Travel becomes haute couture with Thom Browne
Per il suo debutto a Parigi, Browne trasforma in teatro surreale il vibe della Gran Central Station
July 4th, 2023
Grand Central Station is one of New York's most iconic places, the home of Thom Browne. A place visited by countless books and films, where the stories of individuals unfold against a backdrop that evokes a fairytale past, a mythology that turns the place itself into a proscenium. That is why Thom Browne's first Haute Couture show, held at the Palais Garnier in Paris, made the fashion show a performance, the stage a catwalk and the guests as many extras and actors while a mock audience of cardboard silhouettes, all in gray suits and ties, watched from the stands. The individual elements typical of a station, such as the pigeons that enter it, the gargoyles that decorate its roofs, the passengers themselves, the uniformed conductor, and even the train, all become elements to be sublimated into sartorial clothing that further expands and elevates the hyper-defined language of grays and preppy uniforms with which Browne narrates our times.

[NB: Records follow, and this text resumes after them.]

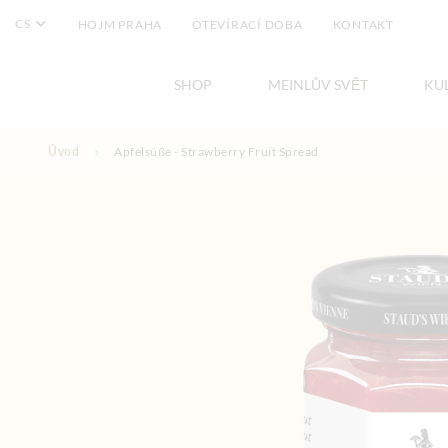
CS
HOJM PRAHA
OTEVÍRACÍ DOBA
KONTAKT
SHOP
MEINLŮV SVĚT
KU
Přejít na obsah
Úvod
Apfelsüße - Strawberry Fruit Spread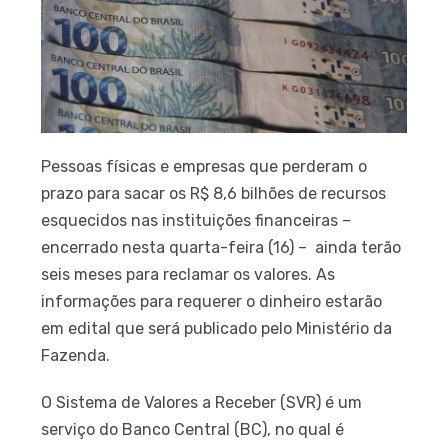
Pessoas físicas e empresas que perderam o
prazo para sacar os R$ 8,6 bilhões de recursos
esquecidos nas instituições financeiras –
encerrado nesta quarta-feira (16) – ainda terão
seis meses para reclamar os valores. As
informações para requerer o dinheiro estarão
em edital que será publicado pelo Ministério da
Fazenda.
O Sistema de Valores a Receber (SVR) é um
serviço do Banco Central (BC), no qual é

The summer season, as well as the fairytale theme of travel, always elaborated through Browne's palette of metropolitan grays, that of a city resident dreaming of exotic destinations, brings nautical imagery, effigies of golden mermaids, maritime scenery, maritime knots, to the tweed and seersucker coats. The story that this collection seems to want to tell is that of a summer journey of yesteryear, a fantasy never realized since its setting is not an exotic destination but the train station itself, the potential that ends up unrealized or realized in the very same fantasy of elsewhere. What matters is the journey and not the destination, Browne seems to tell us, when the whole variety of a metaphorical world passes us by as we wait to get where we need to go.
The dream ends when the train leaves - exiting the metaphorical metropolis that for Browne is the convex mirror within which reality is reflected, deformed. The designer's surrealism, evoked through the inversion of perspective between the stage and the stands, through silhouettes deformed visually and conceptually just as through a convex lens, is a simple narrative register to give artistic cohesion to a particular way of telling reality. In that grayness on which the designer insists, in that "fade to gray" that is nothing more than disappearance in an infinitely varied but also infinitely equal uniform, lies the true nature of dream and fantasy: the everyday, and not the exceptional, gives the measure of the dream we live. The spectators at the fashion show are part of that fantasy on the stage while, watching from the real stands, there are only gray extras - almost as if the actors in the fantasy that is Couture are acting for themselves, in front of an entirely invented audience.